DIRECTIONS: Copy the sea ice discussion word for word, starting at "Wtf are we supposed" and ending at "trend in boundary.".

═════ TEXT PROVIDED ═════

SMOS over AMSR2 plus Hycom forward thickness could be a standard daily product to help us monitor Beaufort and Svalbard regions during the winter.

Right. Note AMSR2 is one day behind the current date (08 Jan 17), SMOS is two days behind, whereas Hycom goes six days ahead. However that doesn't create any problem as portions of the animation can be frozen on their last day as they run out of data.

Wtf are we supposed to be looking at here?

Upper left corner, Hycom envisioning continuing Fram export of thickest ice and immature ice forming (white) extending down to Svalbard even. Upper right, SMOS showing very extensive thin ice in Kara and Barents seas whose extent is consistent over the date range and unusually far north (almost 85)) for this late in winter, being more extreme than in recent years (shown in earlier post). Bottom, note extensive open water and middle-range sea ice concentration (whitish blue) to almost 83ºN with some wind-driven back and forth (watch island lees) but no trend in boundary.

═════ INPUT DATA ═════

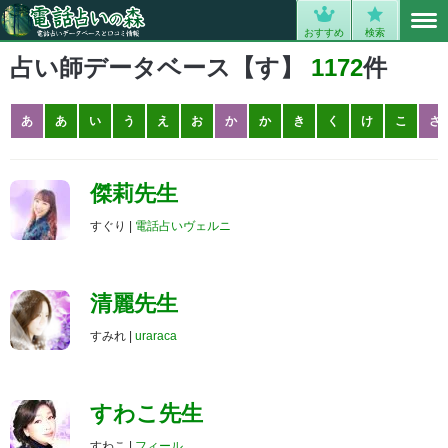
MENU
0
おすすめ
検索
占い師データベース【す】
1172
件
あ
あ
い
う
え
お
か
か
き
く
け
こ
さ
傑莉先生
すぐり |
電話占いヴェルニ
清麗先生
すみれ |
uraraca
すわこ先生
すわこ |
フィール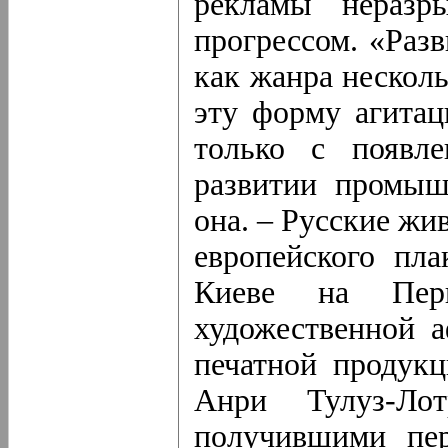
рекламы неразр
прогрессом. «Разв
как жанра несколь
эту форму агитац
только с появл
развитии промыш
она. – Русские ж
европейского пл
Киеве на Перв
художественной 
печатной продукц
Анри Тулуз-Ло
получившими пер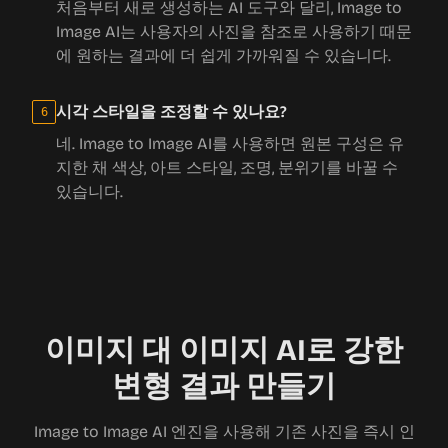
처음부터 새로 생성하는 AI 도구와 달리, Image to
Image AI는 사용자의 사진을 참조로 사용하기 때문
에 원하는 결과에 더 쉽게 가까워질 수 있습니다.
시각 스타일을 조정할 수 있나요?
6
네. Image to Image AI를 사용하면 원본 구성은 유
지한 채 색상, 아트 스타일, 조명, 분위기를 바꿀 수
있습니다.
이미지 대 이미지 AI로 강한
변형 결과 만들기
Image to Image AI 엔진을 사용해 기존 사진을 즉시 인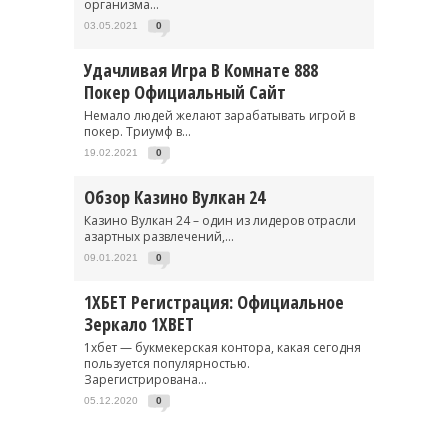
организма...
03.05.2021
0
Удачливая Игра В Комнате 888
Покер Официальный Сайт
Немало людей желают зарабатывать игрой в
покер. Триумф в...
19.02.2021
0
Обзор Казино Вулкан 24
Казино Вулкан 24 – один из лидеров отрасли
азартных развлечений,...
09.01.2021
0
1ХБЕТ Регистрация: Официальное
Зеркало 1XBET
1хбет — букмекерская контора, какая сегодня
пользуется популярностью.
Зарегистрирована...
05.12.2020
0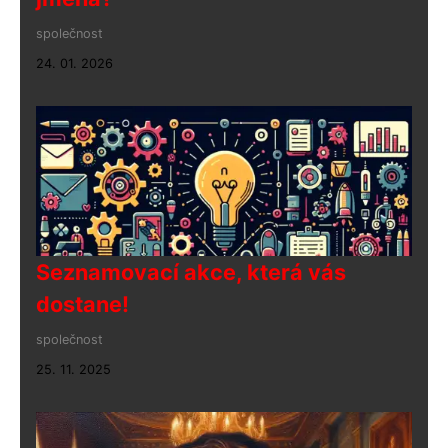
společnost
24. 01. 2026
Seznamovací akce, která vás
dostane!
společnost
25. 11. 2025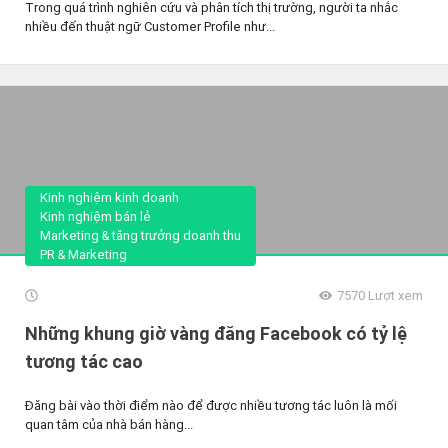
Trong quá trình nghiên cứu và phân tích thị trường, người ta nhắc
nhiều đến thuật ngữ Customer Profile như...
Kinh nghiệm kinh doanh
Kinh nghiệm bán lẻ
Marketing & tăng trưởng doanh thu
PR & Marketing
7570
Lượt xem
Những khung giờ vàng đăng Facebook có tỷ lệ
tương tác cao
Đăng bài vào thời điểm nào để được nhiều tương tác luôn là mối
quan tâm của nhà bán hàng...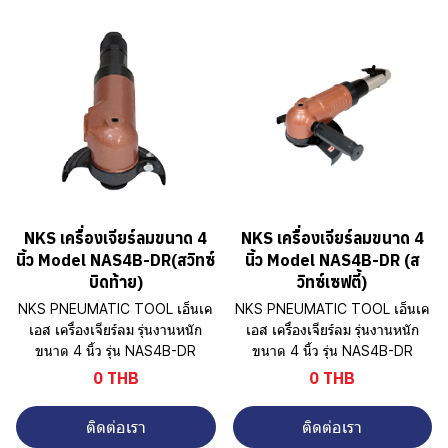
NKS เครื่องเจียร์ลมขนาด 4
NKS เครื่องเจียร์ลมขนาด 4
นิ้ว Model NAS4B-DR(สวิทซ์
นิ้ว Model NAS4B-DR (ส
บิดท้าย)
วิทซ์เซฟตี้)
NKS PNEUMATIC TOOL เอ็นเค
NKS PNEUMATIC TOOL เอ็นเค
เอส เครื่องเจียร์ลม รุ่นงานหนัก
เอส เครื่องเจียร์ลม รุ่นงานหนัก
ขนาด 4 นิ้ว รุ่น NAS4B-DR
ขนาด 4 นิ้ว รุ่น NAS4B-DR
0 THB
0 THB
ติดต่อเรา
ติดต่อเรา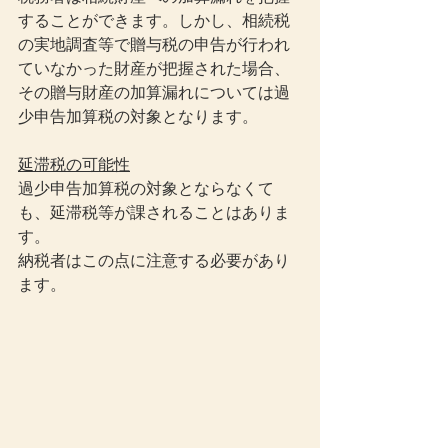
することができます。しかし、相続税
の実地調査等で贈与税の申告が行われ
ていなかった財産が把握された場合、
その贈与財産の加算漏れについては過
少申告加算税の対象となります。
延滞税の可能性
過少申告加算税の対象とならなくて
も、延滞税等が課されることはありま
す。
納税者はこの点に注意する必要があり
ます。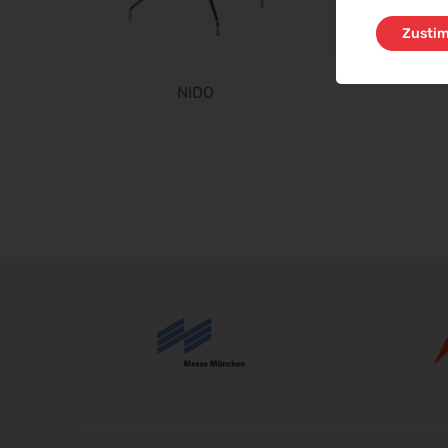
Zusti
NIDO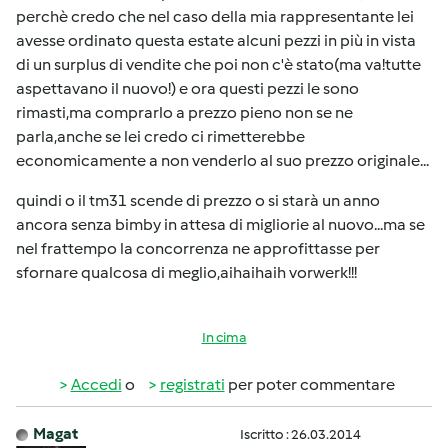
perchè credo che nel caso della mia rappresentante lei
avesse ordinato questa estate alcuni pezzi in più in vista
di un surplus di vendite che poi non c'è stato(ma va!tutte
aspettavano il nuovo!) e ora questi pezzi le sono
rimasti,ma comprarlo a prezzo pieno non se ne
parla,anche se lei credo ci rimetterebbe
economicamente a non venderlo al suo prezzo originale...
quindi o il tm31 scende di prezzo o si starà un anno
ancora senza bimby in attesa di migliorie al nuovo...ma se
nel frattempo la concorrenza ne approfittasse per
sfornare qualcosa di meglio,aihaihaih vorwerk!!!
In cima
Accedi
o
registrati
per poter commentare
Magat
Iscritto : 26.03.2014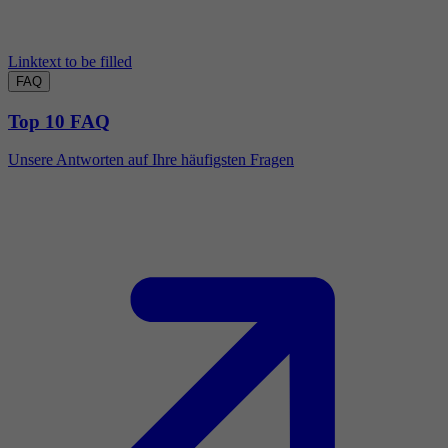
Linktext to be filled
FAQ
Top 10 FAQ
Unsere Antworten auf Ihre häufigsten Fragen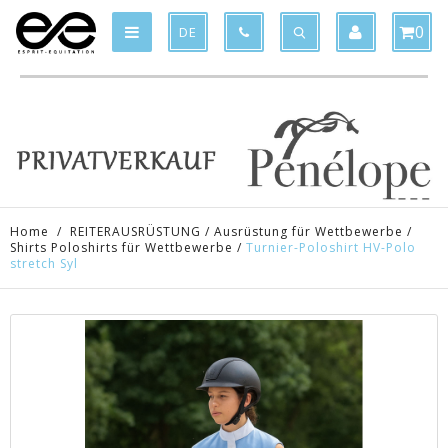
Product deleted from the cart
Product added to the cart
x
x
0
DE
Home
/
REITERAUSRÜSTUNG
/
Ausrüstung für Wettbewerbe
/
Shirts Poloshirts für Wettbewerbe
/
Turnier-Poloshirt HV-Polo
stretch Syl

═════
═════ INPUT DATA ═════

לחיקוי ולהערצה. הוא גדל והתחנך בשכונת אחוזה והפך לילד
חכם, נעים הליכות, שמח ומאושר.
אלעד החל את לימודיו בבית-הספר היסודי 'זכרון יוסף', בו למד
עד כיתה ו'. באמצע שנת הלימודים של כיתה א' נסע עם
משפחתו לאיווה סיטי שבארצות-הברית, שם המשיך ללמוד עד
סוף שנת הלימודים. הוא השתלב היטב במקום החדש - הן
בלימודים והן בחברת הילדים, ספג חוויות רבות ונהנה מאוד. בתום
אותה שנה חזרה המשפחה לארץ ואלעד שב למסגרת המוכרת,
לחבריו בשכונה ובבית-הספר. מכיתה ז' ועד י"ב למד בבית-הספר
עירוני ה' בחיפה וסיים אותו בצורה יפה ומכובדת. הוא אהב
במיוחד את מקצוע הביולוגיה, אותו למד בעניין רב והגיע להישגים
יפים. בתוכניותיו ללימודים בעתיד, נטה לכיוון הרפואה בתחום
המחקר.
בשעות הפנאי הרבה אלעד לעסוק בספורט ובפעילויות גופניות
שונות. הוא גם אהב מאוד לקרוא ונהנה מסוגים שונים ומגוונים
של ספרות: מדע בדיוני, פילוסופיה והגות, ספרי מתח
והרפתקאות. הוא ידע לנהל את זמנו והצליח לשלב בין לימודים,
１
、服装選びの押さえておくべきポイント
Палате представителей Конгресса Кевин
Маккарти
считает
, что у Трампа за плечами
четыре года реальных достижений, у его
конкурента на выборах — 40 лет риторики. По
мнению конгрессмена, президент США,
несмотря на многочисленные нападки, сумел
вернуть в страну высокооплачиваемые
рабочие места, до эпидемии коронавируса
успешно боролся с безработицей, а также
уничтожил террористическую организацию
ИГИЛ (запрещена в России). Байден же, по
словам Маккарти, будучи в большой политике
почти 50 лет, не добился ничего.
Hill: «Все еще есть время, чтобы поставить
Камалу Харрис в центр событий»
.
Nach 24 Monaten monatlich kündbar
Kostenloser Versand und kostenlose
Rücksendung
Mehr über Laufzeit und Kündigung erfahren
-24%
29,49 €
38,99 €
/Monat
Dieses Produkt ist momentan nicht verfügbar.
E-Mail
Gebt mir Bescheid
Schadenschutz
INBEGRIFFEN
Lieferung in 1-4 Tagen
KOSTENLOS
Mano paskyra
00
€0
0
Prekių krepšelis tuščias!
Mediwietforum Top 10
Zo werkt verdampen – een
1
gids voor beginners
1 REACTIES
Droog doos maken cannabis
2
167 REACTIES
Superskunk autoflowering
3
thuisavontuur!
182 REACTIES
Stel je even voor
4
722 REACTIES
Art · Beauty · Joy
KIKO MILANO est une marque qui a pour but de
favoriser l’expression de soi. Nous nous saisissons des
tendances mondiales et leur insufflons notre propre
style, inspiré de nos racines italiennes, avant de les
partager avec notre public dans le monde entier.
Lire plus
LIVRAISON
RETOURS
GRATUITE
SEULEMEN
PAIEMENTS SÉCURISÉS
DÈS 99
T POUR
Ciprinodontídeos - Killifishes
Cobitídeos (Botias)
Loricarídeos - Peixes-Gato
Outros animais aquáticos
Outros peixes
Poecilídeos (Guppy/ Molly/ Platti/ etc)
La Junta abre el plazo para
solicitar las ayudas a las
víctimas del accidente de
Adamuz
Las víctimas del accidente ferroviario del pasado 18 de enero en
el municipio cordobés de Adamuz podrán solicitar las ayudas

═════

REPLY TO THE EXERCISE:
Wtf are we supposed to be looking at here?

Upper left corner, Hycom envisioning continuing Fram export of thickest ice and immature ice forming (white) extending down to Svalbard even. Upper right, SMOS showing very extensive thin ice in Kara and Barents seas whose extent is consistent over the date range and unusually far north (almost 85)) for this late in winter, being more extreme than in recent years (shown in earlier post). Bottom, note extensive open water and middle-range sea ice concentration (whitish blue) to almost 83ºN with some wind-driven back and forth (watch island lees) but no trend in boundary.